Wednesday, June 13, 2007

such great heights

There are few more common refrains in New York City than decrying that a neighborhood isn’t what it used to be–”Those damned hipsters are everywhere!” or “I can’t walk two blocks without being barreled over by a Bugaboo-wielding Type A!” But I can’t help but laugh when I hear something of this sort because if there is one element that quintessentially defines the five boroughs, it’s that they’re always shifting and reorganizing their contents, like a decorator with a short attention span.

If you’re familiar the history of the city, you’ll know that it’s been this way from its inception. You might not have set foot on my block twenty years ago late a night without two canisters of mace, but I hear the new hair salon that just moved in is paying a six-figure monthly rent. And really, I don’t need to tell you about the Lower East Side of old, where minuscule, shambles of tenement apartments that once housed immigrant families of twelve in deplorable conditions are currently the ne plus ultra habitat of a certain set.

Maybe it’s not news to me because my dad grew up off Kingsbridge road in the Bronx, a place we still don’t frequent on foot, and my mom is from Jackson Heights in Queens, once home to a large German-Jewish community and now a NYC mecca of immigrants from Columbia, South Asia and other Latin countries, replete with its own Little India. If you told me it was home to some of the prettiest garden apartments in the city before Saturday, I’d never have believed you and yet there we were, mom, myself and a friend wandering from community garden to garden, in absolute awe of utter peacefulness of these retreats, yet still less than five blocks from each of two of the most useful subways. I’m not even sure that my mother knew it was this sublime, having not been back in 25 (cough, 35!) years.

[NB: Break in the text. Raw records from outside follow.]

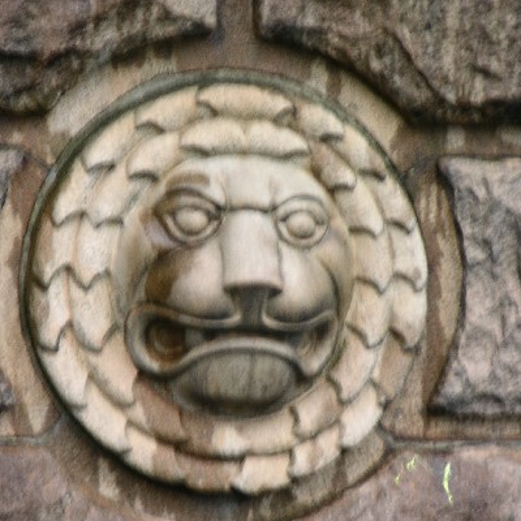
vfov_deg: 4.8
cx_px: 264
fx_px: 6181
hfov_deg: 4.8
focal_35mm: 363
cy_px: 307
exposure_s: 1/26.7
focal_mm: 71.2
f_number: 4.2
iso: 50
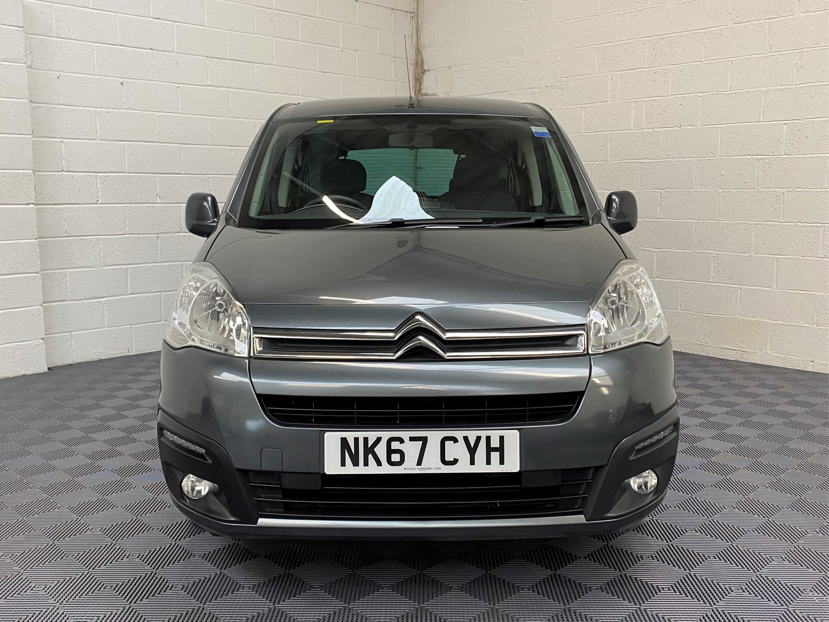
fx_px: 623
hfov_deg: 67.3
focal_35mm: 26
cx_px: 414
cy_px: 311
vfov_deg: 53.1
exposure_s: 1/50
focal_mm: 4.25
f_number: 1.8
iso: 64
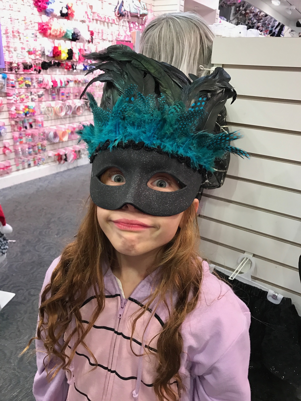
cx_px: 150
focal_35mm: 28
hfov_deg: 49.7
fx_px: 325
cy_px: 200
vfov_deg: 63.4
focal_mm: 3.99
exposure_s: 1/31
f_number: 1.8
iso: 40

We snuck into the foyer of the building where she grew up, and marveled at how well-maintained it was, from the high ceilings to fresh gold leafing, and even the radiator (my mother where my mother’s dates would hang out, since they weren’t allowed up in the apartment) exactly as it was. Though her old synagogue has long since closed, the Jewish center than opened to serve the less than 100 families left still had record of her parents membership, including their once-new address in San Diego written in my grandmother’s perfect cursive. I confess that I first turned my nose up at the lack of the type of fancy-pants food stores I’ve grown used to in Chelsea, until I saw the bottomless supply of coveted Indian mangoes and limes, ten for a dollar. Could I be living in the wrong borough?

rice pudding

You simply cannot go to Jackson Heights–I mean, you can’t; I forbid you–without eating at the Jackson Diner, boasting a $10 all-you-can eat buffet of Indian curries, dals and tandoori dishes, flawlessly delicious but humble, like good food should be. Resist the urge to refill your plate; by the time I’d returned to my seat with more aloo gobi, I was too full to eat more than a bite of it, and hung my head in profound American shame, always with the eyes bigger than the stomach, carelessly wasting food because it seems free. Being full, however, in no way give you a pass on the rice pudding with raisins and cashews, perfectly sweet and comforting. You’ll never eat Curry in a Hurry again.

Jackson Diner
37-47 74th StreetJackson Heights, NY 11372 near 37th Road.